4. Zum Feststellungsbegehren:
[37] Das Berufungsgericht begründete die Abweisung des Feststellungsbegehrens auch damit, dass die Klägerin kein Vorbringen zur Ursächlichkeit der behaupteten Warnpflichtverletzung für jene drohenden Schäden erstattet habe, aus denen sie ihr Feststellungsinteresse ableite (hypothetischer Kausalverlauf). Gegen diese Begründung der Abweisung des Feststellungsbegehrens wendet sich die Revisionswerberin nicht. Tritt ein Rechtsmittelwerber der Beurteilung einer eigenständig zu beurteilenden Rechtsfrage nicht entgegen, ist es dem Rechtsmittelgericht aber verwehrt, darauf einzugehen (etwa 1 Ob 225/22b; 1 Ob 109/23w, jeweils mwN). Die Abweisung des Feststellungsbegehrens durch das Berufungsgericht ist daher zu bestätigen.
5. Ergebnis und Kosten:
[38] 5.1. Das auf Rückzahlung des Werklohns gerichtete Zahlungsbegehren ist berechtigt. In diesem Punkt wird daher die stattgebende Entscheidung des Erstgerichts wiederhergestellt. Hinsichtlich des Feststellungsbegehrens wird die klageabweisende Entscheidung des Berufungsgerichts hingegen bestätigt.
[39] 5.2. Die Entscheidung über die Kosten des Revisionsverfahrens sowie des Berufungsverfahrens, für das die Kostenentscheidung neu zu fassen ist, beruht jeweils auf § 43 Abs 2 iVm § 50 Abs 1 ZPO, weil die Klägerin mit ihrem Feststellungsbegehren im Rechtsmittelverfahren nur geringfügig unterlag. Sie hat daher Anspruch auf Ersatz ihrer Kosten zweiter und dritter Instanz.
[40] 5.3. Zur Entscheidung über die Kosten des Verfahrens erster Instanz wird auf die Judikatur verwiesen, wonach in komplexen Verfahren (hier: mehrere Verfahrensabschnitte; umfangreiche Kosteneinwendungen der Beklagten) die Kostenentscheidung der ersten Instanz aufgetragen werden kann (RS0124588 [T13]).
Unsere Meinung dazu
Das österreichische Werkvertragsrecht ist an sich gut erforscht.

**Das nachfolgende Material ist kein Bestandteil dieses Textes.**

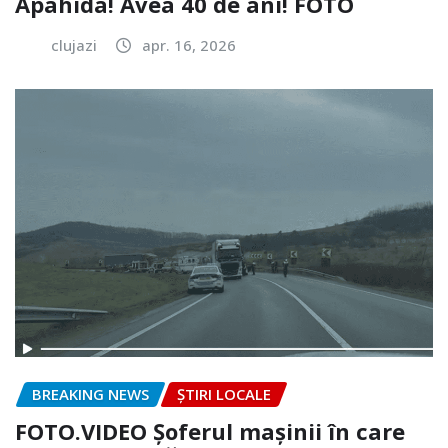
Apahida! Avea 40 de ani! FOTO
clujazi
apr. 16, 2026
BREAKING NEWS
ȘTIRI LOCALE
FOTO.VIDEO Șoferul mașinii în care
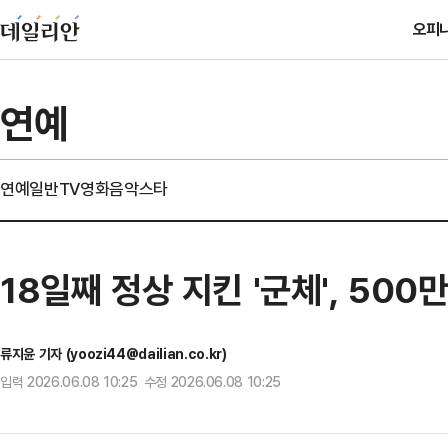
오피
연예
연예일반
TV
영화
음악
스타
18일째 정상 지킨 '군체', 500
류지윤 기자 (yoozi44@dailian.co.kr)
입력 2026.06.08 10:25 수정 2026.06.08 10:25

In der vorliegenden Entscheidung hat der OGH allerdings einige interessante Ausführungen zu den vom Werkbesteller "beigestellten Stoffen" gemacht. Als solche gelten nicht nur "Materialien" aus denen etwa das Werk hergestellt, sondern auch der Grund- und Boden des Werkbestellers, auf oder in dem das Werk errichtet werden soll. Der Werkunternehmer hat also auch den Baugrund und dessen Eignung bzw. dessen Einfluss auf das Werk zu prüfen. Der OGH verlangt vom Werkunternehmer, dass er sein Werk "durchdenkt". Im hier gegenständlichen Fall musste der Werkunternehmer den Besteller warnen, dass sein Werk - ein Kanal - nicht ausreichend dimensioniert ist, um den Parkplatz des Bestellers tauglich zu entwässern. Selbst wenn der Besteller eine bestimmte Rohrdimension bestellt, muss der Werkunternehmer prüfen, ob diese Dimension ausreichend ist. Das erscheint vernünftig und dem Maßstab des Sachverständigen gemäß § 1299 ABGB (dem der Werkunternehmer unterliegt) angemessen.